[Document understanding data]
################

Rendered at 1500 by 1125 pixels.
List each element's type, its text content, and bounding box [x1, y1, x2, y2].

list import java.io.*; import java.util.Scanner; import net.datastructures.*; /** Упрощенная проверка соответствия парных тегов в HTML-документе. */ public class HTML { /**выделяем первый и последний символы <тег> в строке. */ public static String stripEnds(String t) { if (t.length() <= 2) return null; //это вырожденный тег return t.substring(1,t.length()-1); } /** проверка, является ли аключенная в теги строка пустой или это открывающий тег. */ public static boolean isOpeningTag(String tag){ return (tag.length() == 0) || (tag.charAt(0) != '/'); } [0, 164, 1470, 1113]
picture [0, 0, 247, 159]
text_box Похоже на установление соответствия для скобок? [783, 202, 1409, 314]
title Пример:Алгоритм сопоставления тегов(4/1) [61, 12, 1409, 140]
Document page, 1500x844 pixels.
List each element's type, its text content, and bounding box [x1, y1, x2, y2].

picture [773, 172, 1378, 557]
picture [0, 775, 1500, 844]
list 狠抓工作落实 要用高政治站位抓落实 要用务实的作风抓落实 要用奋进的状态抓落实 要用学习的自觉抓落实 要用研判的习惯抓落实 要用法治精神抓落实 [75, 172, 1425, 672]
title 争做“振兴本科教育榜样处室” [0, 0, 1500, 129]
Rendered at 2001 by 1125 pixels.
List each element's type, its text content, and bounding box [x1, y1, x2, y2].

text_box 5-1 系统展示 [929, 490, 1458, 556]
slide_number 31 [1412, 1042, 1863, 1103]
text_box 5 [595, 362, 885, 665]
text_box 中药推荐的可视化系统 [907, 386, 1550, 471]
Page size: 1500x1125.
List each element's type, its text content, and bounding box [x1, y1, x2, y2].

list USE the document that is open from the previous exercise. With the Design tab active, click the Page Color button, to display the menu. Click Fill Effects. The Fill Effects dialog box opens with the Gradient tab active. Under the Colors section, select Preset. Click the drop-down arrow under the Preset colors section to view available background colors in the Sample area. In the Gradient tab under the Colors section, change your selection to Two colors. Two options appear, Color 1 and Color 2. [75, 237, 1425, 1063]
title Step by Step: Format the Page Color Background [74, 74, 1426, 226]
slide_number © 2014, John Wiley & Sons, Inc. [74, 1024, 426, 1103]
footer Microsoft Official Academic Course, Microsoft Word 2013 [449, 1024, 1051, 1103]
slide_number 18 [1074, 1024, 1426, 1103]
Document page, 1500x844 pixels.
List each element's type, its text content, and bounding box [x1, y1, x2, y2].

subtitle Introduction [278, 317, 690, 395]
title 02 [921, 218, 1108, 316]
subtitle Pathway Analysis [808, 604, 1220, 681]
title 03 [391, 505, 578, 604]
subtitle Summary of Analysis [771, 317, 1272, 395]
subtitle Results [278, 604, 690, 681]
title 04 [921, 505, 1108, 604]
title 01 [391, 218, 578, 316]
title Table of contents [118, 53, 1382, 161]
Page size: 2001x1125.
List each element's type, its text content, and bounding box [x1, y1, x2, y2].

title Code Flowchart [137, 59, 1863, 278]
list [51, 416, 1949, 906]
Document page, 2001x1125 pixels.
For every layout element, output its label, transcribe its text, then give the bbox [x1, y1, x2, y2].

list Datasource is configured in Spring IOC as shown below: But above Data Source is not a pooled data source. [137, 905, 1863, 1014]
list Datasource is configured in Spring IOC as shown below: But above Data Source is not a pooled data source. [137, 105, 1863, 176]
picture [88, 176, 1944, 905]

################

WHAT IS NEEDED: Transcribe the entries exactly, and make each line match the original.

EXERCISE ANSWER:
Rendered at 1500 by 1125 pixels.
List each element's type, its text content, and bounding box [x1, y1, x2, y2].

list import java.io.*; import java.util.Scanner; import net.datastructures.*; /** Упрощенная проверка соответствия парных тегов в HTML-документе. */ public class HTML { /**выделяем первый и последний символы <тег> в строке. */ public static String stripEnds(String t) { if (t.length() <= 2) return null; //это вырожденный тег return t.substring(1,t.length()-1); } /** проверка, является ли аключенная в теги строка пустой или это открывающий тег. */ public static boolean isOpeningTag(String tag){ return (tag.length() == 0) || (tag.charAt(0) != '/'); } [0, 164, 1470, 1113]
picture [0, 0, 247, 159]
text_box Похоже на установление соответствия для скобок? [783, 202, 1409, 314]
title Пример:Алгоритм сопоставления тегов(4/1) [61, 12, 1409, 140]
Document page, 1500x844 pixels.
List each element's type, its text content, and bounding box [x1, y1, x2, y2].

picture [773, 172, 1378, 557]
picture [0, 775, 1500, 844]
list 狠抓工作落实 要用高政治站位抓落实 要用务实的作风抓落实 要用奋进的状态抓落实 要用学习的自觉抓落实 要用研判的习惯抓落实 要用法治精神抓落实 [75, 172, 1425, 672]
title 争做“振兴本科教育榜样处室” [0, 0, 1500, 129]
Rendered at 2001 by 1125 pixels.
List each element's type, its text content, and bounding box [x1, y1, x2, y2].

text_box 5-1 系统展示 [929, 490, 1458, 556]
slide_number 31 [1412, 1042, 1863, 1103]
text_box 5 [595, 362, 885, 665]
text_box 中药推荐的可视化系统 [907, 386, 1550, 471]
Page size: 1500x1125.
List each element's type, its text content, and bounding box [x1, y1, x2, y2].

list USE the document that is open from the previous exercise. With the Design tab active, click the Page Color button, to display the menu. Click Fill Effects. The Fill Effects dialog box opens with the Gradient tab active. Under the Colors section, select Preset. Click the drop-down arrow under the Preset colors section to view available background colors in the Sample area. In the Gradient tab under the Colors section, change your selection to Two colors. Two options appear, Color 1 and Color 2. [75, 237, 1425, 1063]
title Step by Step: Format the Page Color Background [74, 74, 1426, 226]
slide_number © 2014, John Wiley & Sons, Inc. [74, 1024, 426, 1103]
footer Microsoft Official Academic Course, Microsoft Word 2013 [449, 1024, 1051, 1103]
slide_number 18 [1074, 1024, 1426, 1103]
Document page, 1500x844 pixels.
List each element's type, its text content, and bounding box [x1, y1, x2, y2].

subtitle Introduction [278, 317, 690, 395]
title 02 [921, 218, 1108, 316]
subtitle Pathway Analysis [808, 604, 1220, 681]
title 03 [391, 505, 578, 604]
subtitle Summary of Analysis [771, 317, 1272, 395]
subtitle Results [278, 604, 690, 681]
title 04 [921, 505, 1108, 604]
title 01 [391, 218, 578, 316]
title Table of contents [118, 53, 1382, 161]
Page size: 2001x1125.
List each element's type, its text content, and bounding box [x1, y1, x2, y2].

title Code Flowchart [137, 59, 1863, 278]
list [51, 416, 1949, 906]
Document page, 2001x1125 pixels.
For every layout element, output its label, transcribe its text, then give the bbox [x1, y1, x2, y2].

list Datasource is configured in Spring IOC as shown below: But above Data Source is not a pooled data source. [137, 905, 1863, 1014]
list Datasource is configured in Spring IOC as shown below: But above Data Source is not a pooled data source. [137, 105, 1863, 176]
picture [88, 176, 1944, 905]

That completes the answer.